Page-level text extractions

-*-

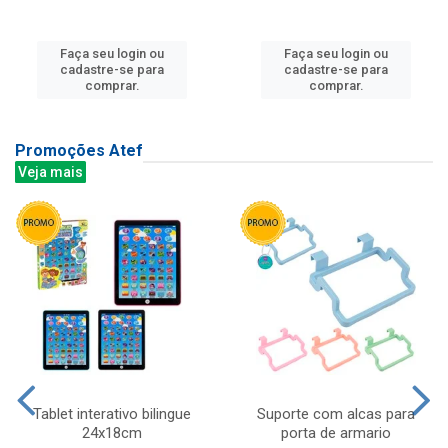
Faça seu login ou
Faça seu login ou
cadastre-se para
cadastre-se para
comprar.
comprar.
Promoções Atef
Veja mais
Tablet interativo bilingue
Suporte com alcas para
24x18cm
porta de armario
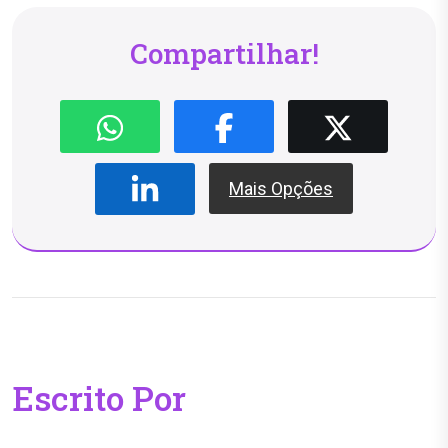
Compartilhar!
Mais Opções
Escrito Por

-*-

- WHAT NEEDS TO BE DONE -
Print the data again, word for word, without any pictures.

- RESULT OF THIS TASK -
Faça seu login ou
Faça seu login ou
cadastre-se para
cadastre-se para
comprar.
comprar.
Promoções Atef
Veja mais
Tablet interativo bilingue
Suporte com alcas para
24x18cm
porta de armario
Compartilhar!
Mais Opções
Escrito Por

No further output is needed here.